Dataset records
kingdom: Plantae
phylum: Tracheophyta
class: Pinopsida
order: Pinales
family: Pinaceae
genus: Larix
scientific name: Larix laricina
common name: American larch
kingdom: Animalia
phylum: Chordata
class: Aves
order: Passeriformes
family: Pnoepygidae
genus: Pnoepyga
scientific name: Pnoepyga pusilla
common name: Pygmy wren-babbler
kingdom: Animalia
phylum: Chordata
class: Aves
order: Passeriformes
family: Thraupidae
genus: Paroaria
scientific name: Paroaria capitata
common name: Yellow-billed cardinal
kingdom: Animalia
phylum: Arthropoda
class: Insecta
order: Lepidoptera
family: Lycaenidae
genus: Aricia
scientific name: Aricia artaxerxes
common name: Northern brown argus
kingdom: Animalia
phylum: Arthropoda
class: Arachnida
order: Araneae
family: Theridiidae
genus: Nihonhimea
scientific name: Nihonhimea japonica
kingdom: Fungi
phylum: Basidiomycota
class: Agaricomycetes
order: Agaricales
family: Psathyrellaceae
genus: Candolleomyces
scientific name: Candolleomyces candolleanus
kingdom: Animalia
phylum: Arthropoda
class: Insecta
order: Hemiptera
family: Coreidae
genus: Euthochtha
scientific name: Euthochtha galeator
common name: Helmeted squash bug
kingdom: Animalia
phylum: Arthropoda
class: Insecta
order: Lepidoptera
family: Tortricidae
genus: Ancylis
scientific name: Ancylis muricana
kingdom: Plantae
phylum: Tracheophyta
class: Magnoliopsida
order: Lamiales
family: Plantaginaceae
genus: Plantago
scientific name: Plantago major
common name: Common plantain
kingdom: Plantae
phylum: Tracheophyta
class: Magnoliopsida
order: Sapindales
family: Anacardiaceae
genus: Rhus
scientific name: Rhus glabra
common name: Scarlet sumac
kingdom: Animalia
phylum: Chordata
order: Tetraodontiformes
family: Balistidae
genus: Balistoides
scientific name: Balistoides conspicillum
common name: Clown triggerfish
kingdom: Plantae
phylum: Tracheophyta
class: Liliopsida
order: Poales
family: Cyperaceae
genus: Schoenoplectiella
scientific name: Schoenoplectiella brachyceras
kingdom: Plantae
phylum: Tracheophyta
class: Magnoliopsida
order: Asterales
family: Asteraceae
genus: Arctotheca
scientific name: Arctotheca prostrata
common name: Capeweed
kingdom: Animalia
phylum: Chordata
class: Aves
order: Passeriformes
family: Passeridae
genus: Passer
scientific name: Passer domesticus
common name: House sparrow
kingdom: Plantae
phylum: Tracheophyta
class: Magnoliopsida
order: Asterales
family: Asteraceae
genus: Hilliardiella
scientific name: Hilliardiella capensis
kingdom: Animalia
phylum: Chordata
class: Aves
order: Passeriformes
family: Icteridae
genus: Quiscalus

STATED EXERCISE ▸
Please rewrite the rows above with "scientific name" changed to "binomial name" everywhere, leaving everything else as it is.

THE COMPLETED TASK ▸
kingdom: Plantae
phylum: Tracheophyta
class: Pinopsida
order: Pinales
family: Pinaceae
genus: Larix
binomial name: Larix laricina
common name: American larch
kingdom: Animalia
phylum: Chordata
class: Aves
order: Passeriformes
family: Pnoepygidae
genus: Pnoepyga
binomial name: Pnoepyga pusilla
common name: Pygmy wren-babbler
kingdom: Animalia
phylum: Chordata
class: Aves
order: Passeriformes
family: Thraupidae
genus: Paroaria
binomial name: Paroaria capitata
common name: Yellow-billed cardinal
kingdom: Animalia
phylum: Arthropoda
class: Insecta
order: Lepidoptera
family: Lycaenidae
genus: Aricia
binomial name: Aricia artaxerxes
common name: Northern brown argus
kingdom: Animalia
phylum: Arthropoda
class: Arachnida
order: Araneae
family: Theridiidae
genus: Nihonhimea
binomial name: Nihonhimea japonica
kingdom: Fungi
phylum: Basidiomycota
class: Agaricomycetes
order: Agaricales
family: Psathyrellaceae
genus: Candolleomyces
binomial name: Candolleomyces candolleanus
kingdom: Animalia
phylum: Arthropoda
class: Insecta
order: Hemiptera
family: Coreidae
genus: Euthochtha
binomial name: Euthochtha galeator
common name: Helmeted squash bug
kingdom: Animalia
phylum: Arthropoda
class: Insecta
order: Lepidoptera
family: Tortricidae
genus: Ancylis
binomial name: Ancylis muricana
kingdom: Plantae
phylum: Tracheophyta
class: Magnoliopsida
order: Lamiales
family: Plantaginaceae
genus: Plantago
binomial name: Plantago major
common name: Common plantain
kingdom: Plantae
phylum: Tracheophyta
class: Magnoliopsida
order: Sapindales
family: Anacardiaceae
genus: Rhus
binomial name: Rhus glabra
common name: Scarlet sumac
kingdom: Animalia
phylum: Chordata
order: Tetraodontiformes
family: Balistidae
genus: Balistoides
binomial name: Balistoides conspicillum
common name: Clown triggerfish
kingdom: Plantae
phylum: Tracheophyta
class: Liliopsida
order: Poales
family: Cyperaceae
genus: Schoenoplectiella
binomial name: Schoenoplectiella brachyceras
kingdom: Plantae
phylum: Tracheophyta
class: Magnoliopsida
order: Asterales
family: Asteraceae
genus: Arctotheca
binomial name: Arctotheca prostrata
common name: Capeweed
kingdom: Animalia
phylum: Chordata
class: Aves
order: Passeriformes
family: Passeridae
genus: Passer
binomial name: Passer domesticus
common name: House sparrow
kingdom: Plantae
phylum: Tracheophyta
class: Magnoliopsida
order: Asterales
family: Asteraceae
genus: Hilliardiella
binomial name: Hilliardiella capensis
kingdom: Animalia
phylum: Chordata
class: Aves
order: Passeriformes
family: Icteridae
genus: Quiscalus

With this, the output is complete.